--- DIRECTIONS FOR THIS TASK ---
Where a line of the entries holds the string "مربوط", copy that line.

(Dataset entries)
══════
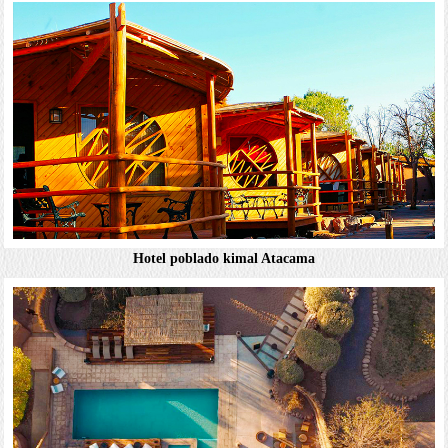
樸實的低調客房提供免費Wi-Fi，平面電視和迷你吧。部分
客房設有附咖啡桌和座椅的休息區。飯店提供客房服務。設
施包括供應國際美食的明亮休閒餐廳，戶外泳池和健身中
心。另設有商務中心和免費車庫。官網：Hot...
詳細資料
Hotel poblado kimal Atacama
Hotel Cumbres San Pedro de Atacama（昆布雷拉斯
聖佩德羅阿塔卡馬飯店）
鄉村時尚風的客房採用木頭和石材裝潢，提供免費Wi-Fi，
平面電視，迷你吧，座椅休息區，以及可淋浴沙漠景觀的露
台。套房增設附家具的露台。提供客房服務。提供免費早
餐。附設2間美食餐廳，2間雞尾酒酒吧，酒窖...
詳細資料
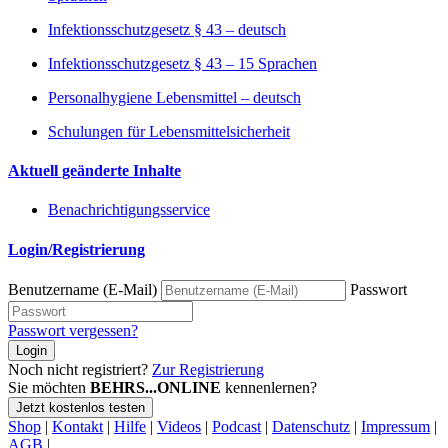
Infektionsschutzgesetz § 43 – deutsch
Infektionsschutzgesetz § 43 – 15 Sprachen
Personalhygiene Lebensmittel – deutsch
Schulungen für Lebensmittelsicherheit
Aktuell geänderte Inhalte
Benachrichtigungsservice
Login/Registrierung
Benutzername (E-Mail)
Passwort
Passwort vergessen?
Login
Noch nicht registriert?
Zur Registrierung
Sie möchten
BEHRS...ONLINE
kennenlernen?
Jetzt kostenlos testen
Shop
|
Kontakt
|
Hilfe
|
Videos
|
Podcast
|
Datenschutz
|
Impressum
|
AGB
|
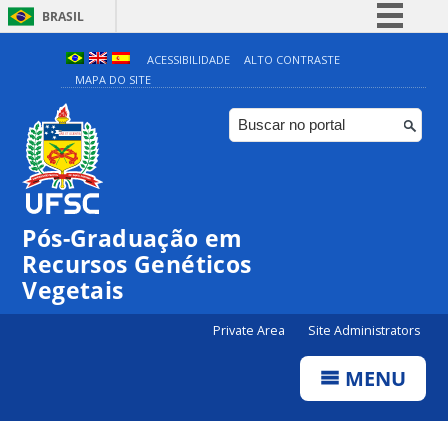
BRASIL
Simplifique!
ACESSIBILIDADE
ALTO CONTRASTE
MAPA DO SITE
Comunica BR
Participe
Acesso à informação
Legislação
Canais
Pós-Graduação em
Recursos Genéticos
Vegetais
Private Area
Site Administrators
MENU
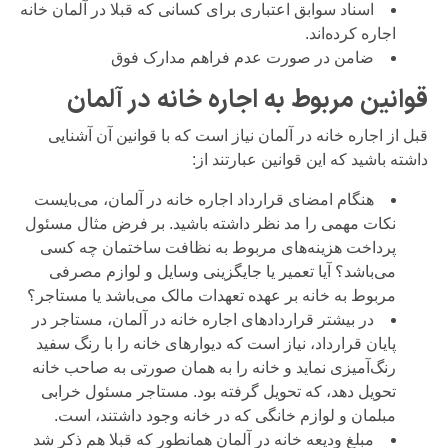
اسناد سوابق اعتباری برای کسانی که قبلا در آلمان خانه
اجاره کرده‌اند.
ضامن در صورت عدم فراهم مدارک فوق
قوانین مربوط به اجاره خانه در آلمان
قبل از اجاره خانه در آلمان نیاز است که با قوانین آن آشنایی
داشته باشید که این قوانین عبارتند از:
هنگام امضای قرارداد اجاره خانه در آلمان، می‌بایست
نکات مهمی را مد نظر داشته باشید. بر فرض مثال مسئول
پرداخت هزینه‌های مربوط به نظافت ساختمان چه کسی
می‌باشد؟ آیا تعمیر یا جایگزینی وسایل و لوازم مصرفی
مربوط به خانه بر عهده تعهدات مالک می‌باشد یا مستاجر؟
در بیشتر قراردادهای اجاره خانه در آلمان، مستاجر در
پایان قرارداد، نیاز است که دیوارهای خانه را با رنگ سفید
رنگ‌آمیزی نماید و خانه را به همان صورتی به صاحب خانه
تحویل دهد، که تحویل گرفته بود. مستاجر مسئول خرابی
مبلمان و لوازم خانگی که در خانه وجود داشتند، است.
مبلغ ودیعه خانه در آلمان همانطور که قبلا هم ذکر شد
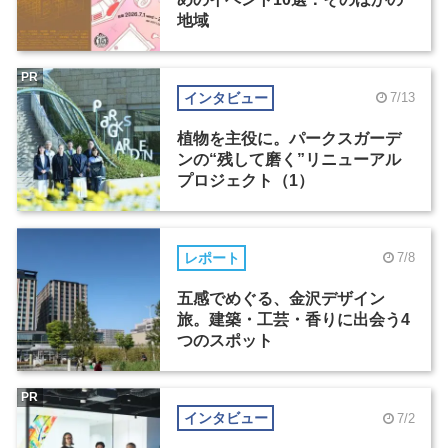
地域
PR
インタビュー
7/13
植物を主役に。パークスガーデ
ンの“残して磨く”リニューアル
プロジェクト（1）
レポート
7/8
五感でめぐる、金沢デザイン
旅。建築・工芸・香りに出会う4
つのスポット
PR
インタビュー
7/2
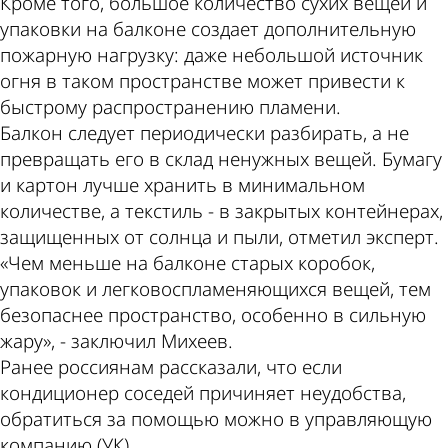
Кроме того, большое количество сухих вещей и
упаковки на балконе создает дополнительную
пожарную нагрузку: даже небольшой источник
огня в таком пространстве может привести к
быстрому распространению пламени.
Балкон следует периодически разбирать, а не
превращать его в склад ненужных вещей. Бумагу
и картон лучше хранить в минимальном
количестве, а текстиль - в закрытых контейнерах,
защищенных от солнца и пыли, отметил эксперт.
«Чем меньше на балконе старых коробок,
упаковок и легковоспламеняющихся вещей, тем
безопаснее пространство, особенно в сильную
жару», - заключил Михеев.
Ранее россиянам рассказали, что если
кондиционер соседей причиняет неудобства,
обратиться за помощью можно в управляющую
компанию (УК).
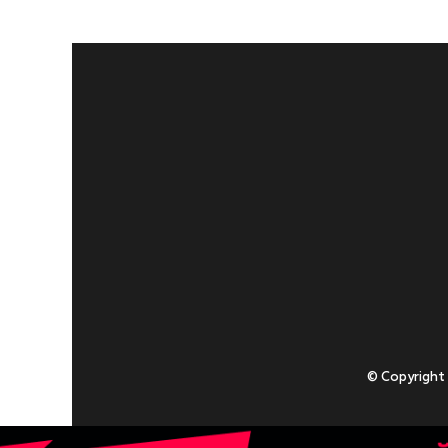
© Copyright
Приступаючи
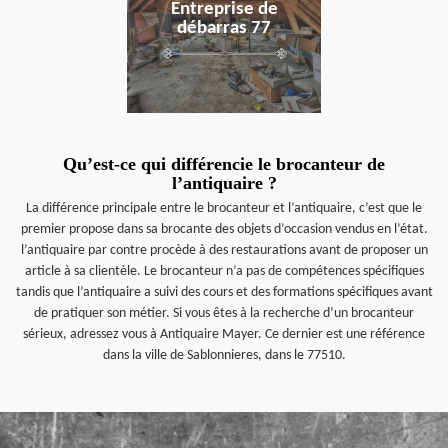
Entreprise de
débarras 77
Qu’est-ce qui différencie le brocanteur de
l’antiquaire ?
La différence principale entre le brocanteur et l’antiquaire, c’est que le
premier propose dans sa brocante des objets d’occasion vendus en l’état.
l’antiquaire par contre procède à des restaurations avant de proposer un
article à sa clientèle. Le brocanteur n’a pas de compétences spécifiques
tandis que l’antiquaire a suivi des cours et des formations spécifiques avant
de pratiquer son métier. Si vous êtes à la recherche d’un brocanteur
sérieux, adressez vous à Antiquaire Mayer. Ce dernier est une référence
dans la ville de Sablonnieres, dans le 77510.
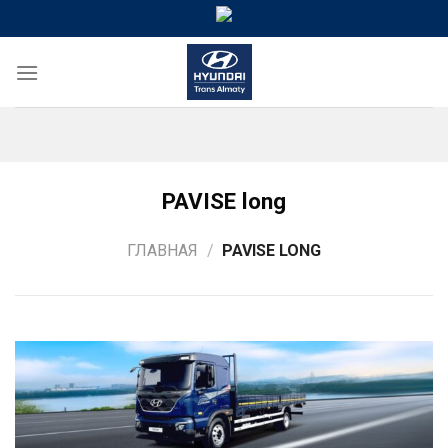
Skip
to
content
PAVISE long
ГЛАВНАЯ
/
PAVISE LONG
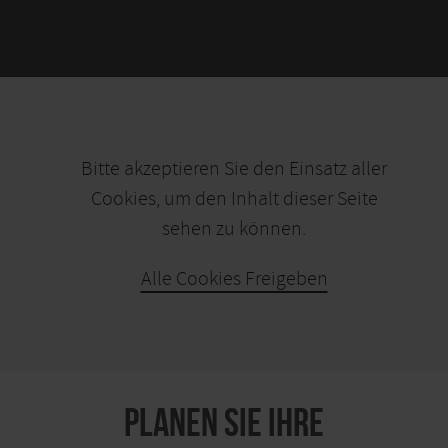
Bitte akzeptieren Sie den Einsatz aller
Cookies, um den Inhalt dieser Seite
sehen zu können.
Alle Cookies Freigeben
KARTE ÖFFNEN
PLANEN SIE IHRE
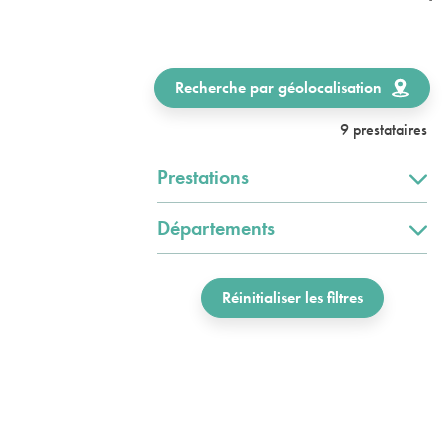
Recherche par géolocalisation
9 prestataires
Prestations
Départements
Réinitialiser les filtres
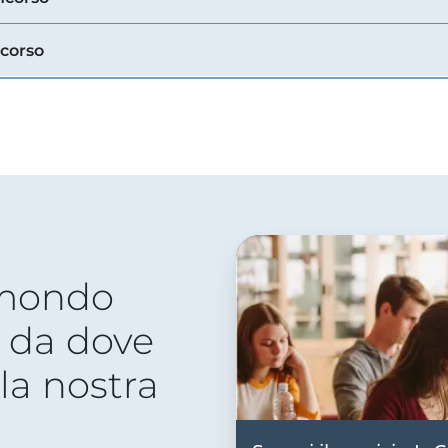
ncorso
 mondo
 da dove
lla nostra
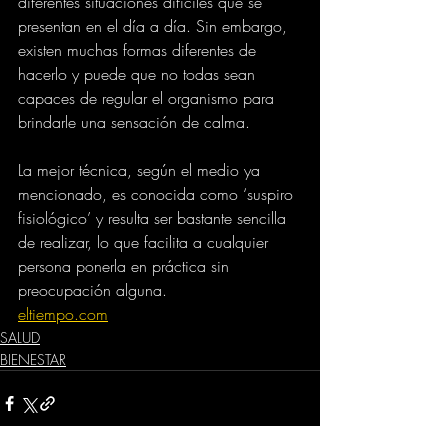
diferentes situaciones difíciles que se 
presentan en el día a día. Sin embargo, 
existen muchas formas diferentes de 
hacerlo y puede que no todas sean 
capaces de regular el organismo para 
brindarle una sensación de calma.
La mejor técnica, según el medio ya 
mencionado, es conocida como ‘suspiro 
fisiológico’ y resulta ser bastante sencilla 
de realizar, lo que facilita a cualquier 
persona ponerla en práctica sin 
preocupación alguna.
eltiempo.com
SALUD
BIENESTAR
══════
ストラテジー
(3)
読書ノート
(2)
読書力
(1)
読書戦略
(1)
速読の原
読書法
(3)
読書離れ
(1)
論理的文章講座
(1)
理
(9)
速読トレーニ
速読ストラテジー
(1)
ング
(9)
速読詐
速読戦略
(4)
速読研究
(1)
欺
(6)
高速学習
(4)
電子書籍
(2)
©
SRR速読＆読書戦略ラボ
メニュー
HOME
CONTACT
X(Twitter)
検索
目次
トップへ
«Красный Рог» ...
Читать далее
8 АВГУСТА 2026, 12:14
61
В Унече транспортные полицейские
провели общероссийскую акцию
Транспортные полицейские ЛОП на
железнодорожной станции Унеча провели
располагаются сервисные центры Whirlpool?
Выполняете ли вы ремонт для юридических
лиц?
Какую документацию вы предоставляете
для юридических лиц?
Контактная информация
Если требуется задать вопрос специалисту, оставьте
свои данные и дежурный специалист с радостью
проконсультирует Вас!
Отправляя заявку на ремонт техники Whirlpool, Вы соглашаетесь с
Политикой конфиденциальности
══════
--- PROBLEM SOLUTION ---
قوانین مربوط به اجاره خانه در آلمان
پرداخت هزینه‌های مربوط به نظافت ساختمان چه کسی
مربوط به خانه بر عهده تعهدات مالک می‌باشد یا مستاجر؟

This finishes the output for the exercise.